*** Begin section ***
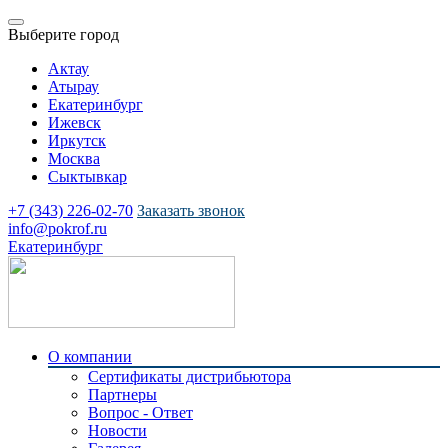
Выберите город
Актау
Атырау
Екатеринбург
Ижевск
Иркутск
Москва
Сыктывкар
+7 (343) 226-02-70
Заказать звонок
info@pokrof.ru
Екатеринбург
О компании
Сертификаты дистрибьютора
Партнеры
Вопрос - Ответ
Новости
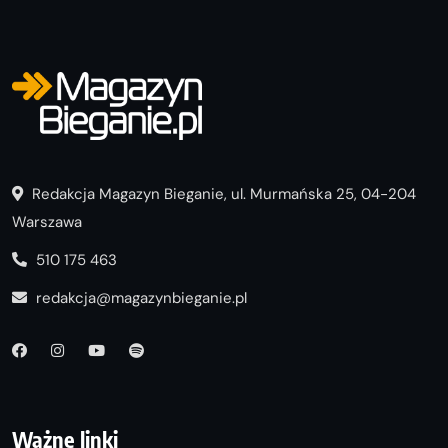
Redakcja Magazyn Bieganie, ul. Murmańska 25, 04-204
Warszawa
510 175 463
redakcja@magazynbieganie.pl
Ważne linki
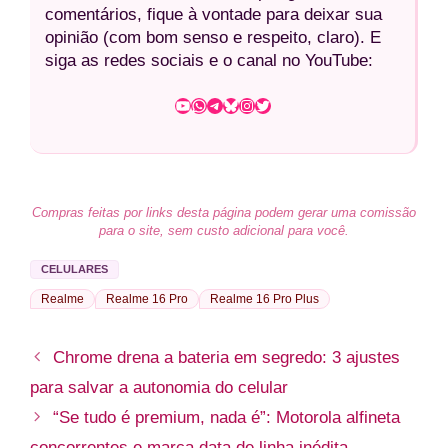
comentários, fique à vontade para deixar sua
opinião (com bom senso e respeito, claro). E
siga as redes sociais e o canal no YouTube:
Youtube
WhatsApp
Telegram
Bluesky
Instagram
Twitter
Compras feitas por links desta página podem gerar uma comissão
para o site, sem custo adicional para você.
CELULARES
Realme
Realme 16 Pro
Realme 16 Pro Plus
Chrome drena a bateria em segredo: 3 ajustes
para salvar a autonomia do celular
“Se tudo é premium, nada é”: Motorola alfineta
concorrentes e marca data de linha inédita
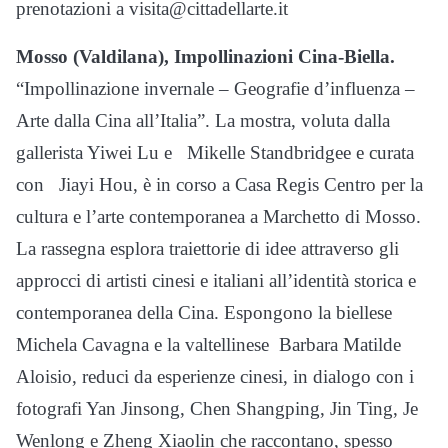
prenotazioni a visita@cittadellarte.it
Mosso (Valdilana), Impollinazioni Cina-Biella.
“Impollinazione invernale – Geografie d’influenza –
Arte dalla Cina all’Italia”. La mostra, voluta dalla
gallerista Yiwei Lu e
Mikelle Standbridgee e curata
con
Jiayi Hou, è in corso a Casa Regis Centro per la
cultura e l’arte contemporanea a Marchetto di Mosso.
La rassegna esplora traiettorie di idee attraverso gli
approcci di artisti cinesi e italiani all’identità storica e
contemporanea della Cina. Espongono la biellese
Michela Cavagna e la valtellinese
Barbara Matilde
Aloisio, reduci da esperienze cinesi, in dialogo con i
fotografi Yan Jinsong, Chen Shangping, Jin Ting, Je
Wenlong e Zheng Xiaolin che raccontano, spesso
*** End section ***
Work request >>
Only the line that contains "Mikelle Standbridgee e curata" and the lines after it, through the end of the data above, are to be repeated exactly.

Answer below >>
Mikelle Standbridgee e curata
con
Jiayi Hou, è in corso a Casa Regis Centro per la
cultura e l’arte contemporanea a Marchetto di Mosso.
La rassegna esplora traiettorie di idee attraverso gli
approcci di artisti cinesi e italiani all’identità storica e
contemporanea della Cina. Espongono la biellese
Michela Cavagna e la valtellinese
Barbara Matilde
Aloisio, reduci da esperienze cinesi, in dialogo con i
fotografi Yan Jinsong, Chen Shangping, Jin Ting, Je
Wenlong e Zheng Xiaolin che raccontano, spesso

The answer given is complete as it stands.